The cosplaying cops over at the St. Louis Police Officers Association want all their members to adopt an image of the murderous comic book anti-hero, the Punisher, as their profile pic on social media accounts.
The union itself has changed its image to the infamous skull logo, redone with the "thin blue line" flag. This despite the fact that the Punisher's legendary creator, Gerry Conway, has repeatedly told interviewers that he finds it super messed up that police and soldiers like to emulate a character designed as a brutal symbol of unchecked authority.
"To me, it's disturbing whenever I see authority figures embracing Punisher iconography because the Punisher represents a failure of the justice system," Conway tells SyFy Wire
. "He's supposed to indict the collapse of social moral authority and the reality some people can't depend on institutions like the police or the military to act in a just and capable way."
Conway emphasizes that the Punisher character, Frank Castle, is a criminal, the kind of guy who should be on the opposite side of the law as those hired to uphold the law and protect rights. In his stories, the Punisher literally hunts down, tortures and murders people he thinks deserve it.
Conway finds it appalling that police have adopted the symbol, wearing Punisher patches on their uniforms or attaching logos to patrol cars.
"In a way, it's as offensive as putting a Confederate flag on a government building," Conway tells SyFy
The St. Louis police union is currently promoting T-shirts with the co-opted Punisher logo as a fundraiser for the family of North County Police Cooperative Officer Michael Langsdorf, who was killed last month
while confronting a suspect in a check-cashing scam.
Separately, the union posted on Facebook a letter from its president Ed Clark, urging all its members to change their profile pictures to the "Blue Line Punisher."
According to Clark, some officers who previously displayed the symbol are being investigated by the police department's internal affairs unit and have been added to the St.
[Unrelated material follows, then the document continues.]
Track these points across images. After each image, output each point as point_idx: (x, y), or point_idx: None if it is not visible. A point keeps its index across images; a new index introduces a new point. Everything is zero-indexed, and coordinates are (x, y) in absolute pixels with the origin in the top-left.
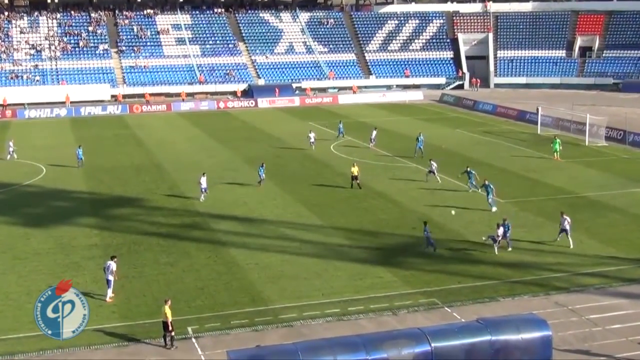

Louis Circuit Attorney's "exclusion list" of cops whose cases won't be considered by prosecutors.
"The Department made a political decision to open an investigation after a complaint that the symbol was offensive and depicted vigilantism," Clark writes. "The fact is, there will always be someone who will find fault with any symbol we identify with or person we choose to carry our message."
Count Conway among them. And just in case the author's point wasn't clear, a recent strip
, written by Matthew Rosenberg, spells it out. In a not-unimaginable scene, a blood-spattered Castle is stopped at gunpoint by officers, who turn all fanboy when they realize they're face to face with their idol.
After the cops snap some selfies, a not-amused Castle yanks the Punisher symbol off their patrol car and warns them to stop.
"I'll say this once," Castle tells them. "We're not the same. You took an oath to uphold the law. You help people. I gave all that up a long time ago. You don't do what I do. Nobody does. You boys need a role model? His name is Captain America, and he'd be happy to have you."
Correction: A previous version of this story incorrectly identified the writer of a recent Punisher comic strip. We regret the error.